Xi Yang of Apex NC (US)

Larisa Shwartz of Greenwich CT (US)

Ruchi Mahindru of Elmsford NY (US)

Ian Manning of Church Hill (IE)

Ruchir Puri of Baldwin Place NY (US)

MUDHAKAR Srivatsa of White Plains NY (US)

ANOMALY DETECTION AND ANOMALOUS PATTERNS IDENTIFICATION - A simplified explanation of the abstract

This abstract first appeared for US patent application 17737065 titled 'ANOMALY DETECTION AND ANOMALOUS PATTERNS IDENTIFICATION

Simplified Explanation

The patent application describes a method for detecting anomalies and identifying anomalous patterns using a GMM-LASSO algorithm.

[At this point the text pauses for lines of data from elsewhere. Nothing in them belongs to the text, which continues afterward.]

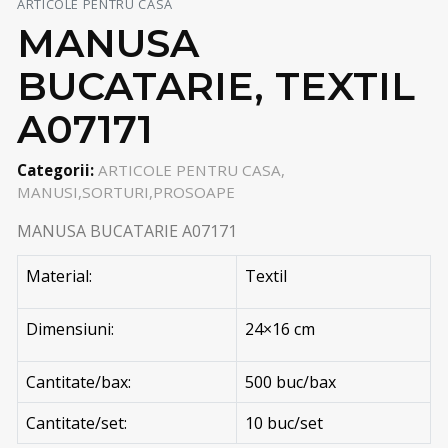
ARTICOLE PENTRU CASA
MANUSA
BUCATARIE, TEXTIL
A07171
Categorii:
ARTICOLE PENTRU CASA,
MANUSI,SORTURI,PROSOAPE
MANUSA BUCATARIE A07171
Material:
Textil
Dimensiuni:
24×16 cm
Cantitate/bax:
500 buc/bax
Cantitate/set:
10 buc/set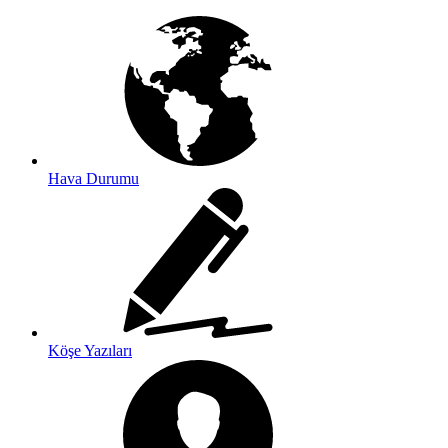
Hava Durumu
Köşe Yazıları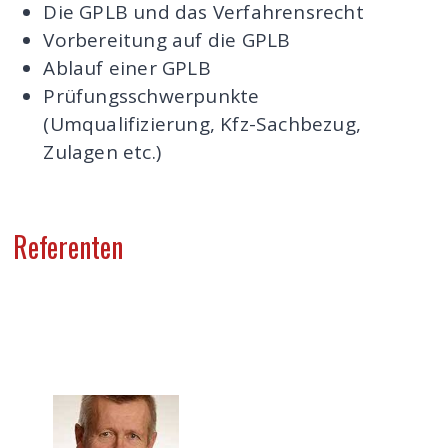
Die GPLB und das Verfahrensrecht
Vorbereitung auf die GPLB
Ablauf einer GPLB
Prüfungsschwerpunkte
(Umqualifizierung, Kfz-Sachbezug,
Zulagen etc.)
Referenten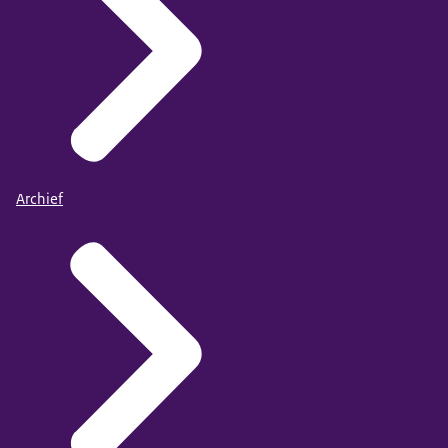
Archief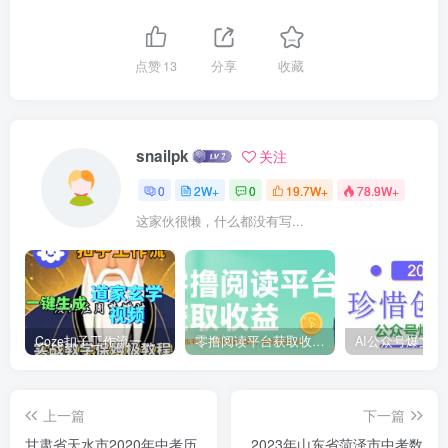
点赞
13
分享
收藏
snailpk
关注
0
2W+
0
19.7W+
78.9W+
这家伙很懒，什么都没有写...
Coze扣子工作流一键生成道家玄学短视频，实战保姆级教程
零撸阅读平台获取收益，最新无门槛平台，一部手机即可操作，单日收益50-3张【揭秘】
上一篇
下一篇
甘肃省天水市2020年中考历
2023年山东省菏泽市中考数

  • GMM-LASSO is a selection operator-type algorithm that uses generalized method of moments (GMM) estimation.
  • The method involves a feedback loop where an anomalous window is detected and then used to identify anomalous patterns.
  • The approach can be applied to classify sequential data.
  • It generates vectors based on the sequential data.
  • These vectors are then clustered into clusters.
  • The method determines the membership of the vectors in the clusters.
  • The clusters are updated and optimized with respect to a predefined threshold.

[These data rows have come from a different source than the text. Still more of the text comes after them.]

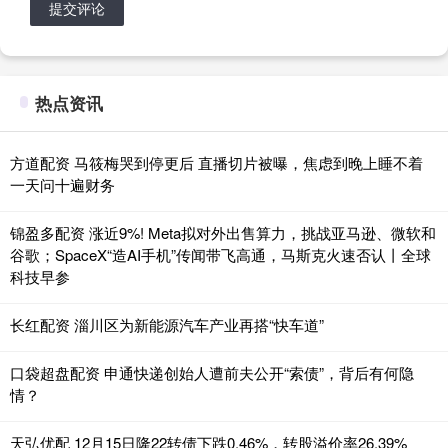
提交评论
热点资讯
方道配资 马筱梅哭到停更后 直播切片被曝，焦虑到晚上睡不着
一天问十遍财务
锦盈多配资 涨近9%! Meta拟对外出售算力，挑战亚马逊、微软和
谷歌；SpaceX“造AI手机”传闻带飞高通，马斯克火速否认丨全球
科技早参
长红配资 淄川区为新能源汽车产业再搭“快车道”
口袋超盘配资 申通快递创始人遭前夫公开“索债”，背后有何隐
情？
天弘优配 12月15日隆22转债下跌0.46%，转股溢价率26.39%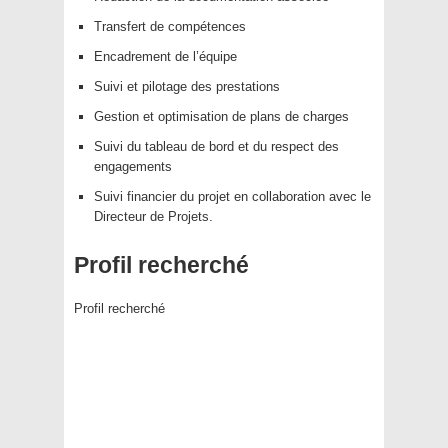
Transfert de compétences
Encadrement de l’équipe
Suivi et pilotage des prestations
Gestion et optimisation de plans de charges
Suivi du tableau de bord et du respect des
engagements
Suivi financier du projet en collaboration avec le
Directeur de Projets.
Profil recherché
Profil recherché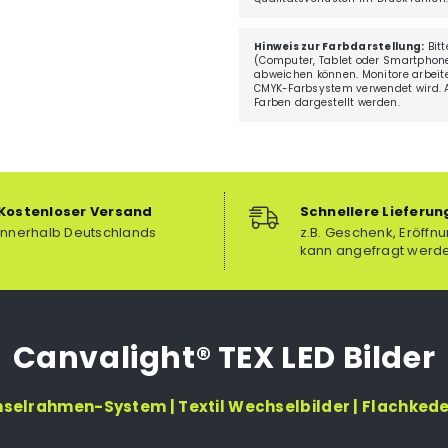
Hinweis zur Farbdarstellung:
Bitt
(Computer, Tablet oder Smartphone
abweichen können. Monitore arbei
CMYK-Farbsystem verwendet wird. Au
Farben dargestellt werden.
Kostenloser Versand
Schnellere Lieferun
innerhalb Deutschlands
z.B. Geschenk, Eröffnu
kann angefragt werd
Canvalight® TEX LED Bilder
hselrahmen-System | Textil Wechselbilder | Flachked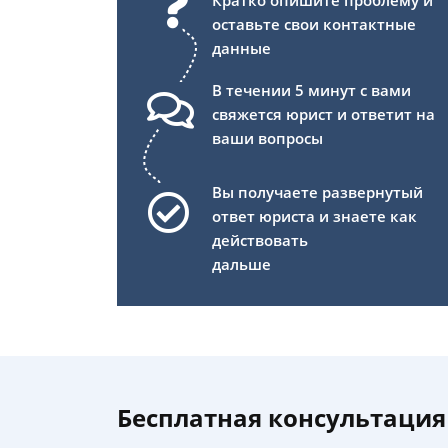
Кратко опишите проблему и
оставьте свои контактные
данные
В течении 5 минут с вами
свяжется юрист и ответит на
ваши вопросы
Вы получаете развернутый
ответ юриста и знаете как
действовать
дальше
Бесплатная консультация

Original Abstract Submitted

An approach for end-to-end anomaly detection and anomalous patterns identification is disclosed. The approach leverages the use of a GMM-LASSO (a selection operator-type, Lasso-type, generalized method of moments (GMM) estimator) algorithm and proposes a feedback loop where the window (i.e., anomalous window) is detected and then it is used to detect the anomalous patterns. For example, the approach can classify one or more sequential data; generates one or more vectors based on the one or more sequential data; clusters the one or more vectors into one or more clusters; determines a membership of the one or more vectors associated with the one or more clusters; updates the one or more clusters; and optimizes the one or more clusters with respect to a predefined threshold.